PJ Crowley, porta-voz oficial do Departamento de Estado dos EUA, renunciou depois de ter dito publicamente: "O que o Departamento da Defesa está a fazer a Bradley Manning é ridículo, contraproducente e estúpido".

PJ Crowley, porta-voz oficial do Departamento de Estado, tombou vítima da própria espada, ao dizer que o tratamento dado a Bradley Manning, acusado [ainda sem qualquer prova] de ser a fonte que entregou a WikiLeaks os arquivos sigilosos de telegramas diplomáticos sigilosos, que continuam a ser divulgados, seria "contraproducente e estúpido".

A renúncia vem logo depois de Crowley ter feito aquelas observações, num seminário realizado no MIT, sobre o tratamento que Manning está a receber numa prisão militar dos EUA.

Crowley disse textualmente: "O que o Departamento da Defesa está a fazer a Bradley Manning é ridículo, contraproducente e estúpido".

A frase obrigou o presidente Obama a manifestar-se pela primeira vez sobre o modo como o soldado Manning está a ser tratado na prisão de Quantico, base da marinha, na Virginia. Obama defendeu a tortura de Manning. Disse que havia sido informado pelo Pentágono de que os procedimentos eram apropriados.

Na carta em que apresenta a sua renúncia ao posto, Crowley diz que assume total responsabilidade pelo que disse.

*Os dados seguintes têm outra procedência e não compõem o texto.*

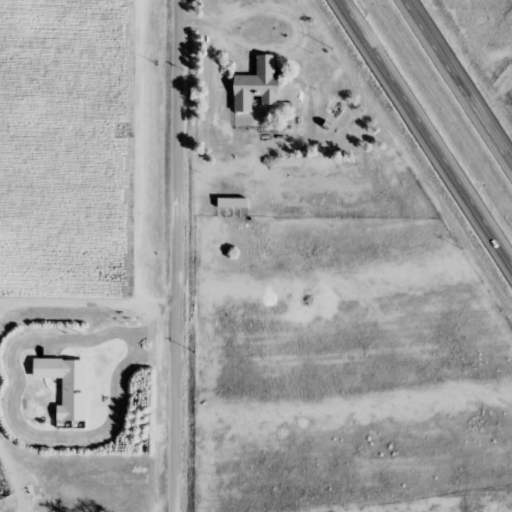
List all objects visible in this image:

Disse que considera a divulgação dos telegramas "crime grave, nos termos da lei dos EUA", mas não desmentiu críticas anteriores ao Pentágono.

Em palavras que podem ainda causar novas dificuldades para Obama, Crowley escreveu que os seus comentários "visavam lançar luz sobre o impacto muito maior, impacto talvez estratégico, de acções clandestinas empreendidas como rotina por agências de segurança nacional dos EUA, na imagem e na liderança global dos EUA. O exercício do poder nos tempos desafiadores que vivemos, e o trabalho dos média, têm de ser prudentes e consistentes com a lei e os valores norte-americanos."

Quando Obama chegou à Casa Branca, disse que um dos objectivos chaves do seu governo seria recuperar a imagem global dos EUA. Denunciou, então, o tratamento degradante que o governo Bush dava aos prisioneiros, como acção contrária aos interesses nacionais dos EUA.

Na carta-resposta oficial, Hilary Clinton disse que aceitara "com tristeza" a partida de Crowley. "PJ serviu a nossa nação com distinção durante mais de trinta anos, em uniforme e como civil" - disse ela.

A renúncia do principal porta-voz significa que a indignação contra a tortura do soldado Manning já alcançou os círculos superiores do governo Obama.

Manning está preso em confinamento ("solitária") há dez meses. Tem sido submetido a condições especiais, alegadamente para evitar que se suicide. Essas condições implicam permanecer 23 horas por dia na cela sob vigilância ininterrupta, e completamente despido à noite.

O regime de segurança máxima ao qual está submetido na prisão de Quantico já foi denunciado como forma de tortura por muitos, inclusive por Daniel Ellsberg, que deu aos média os "Pentagon Papers" sobre a guerra do Vietname [ver "A vergonhosa violência contra Bradley Manning", Daniel Ellberg, 12/3/2011, em redecastorphoto.blogspot.com]. A ONU também está a investigar.

Muitos analistas já chamaram a atenção para o critério ambíguo que se vê por trás da renúncia de Crowley. Glenn Greenwald, repórter da revista Salon, que luta na vanguarda da denúncia contra os maus tratos infligidos ao soldado Manning, disse, pelo Twitter, que "torturar prisioneiros pode-se; manifestar-se contra a tortura de prisioneiros, é proibido".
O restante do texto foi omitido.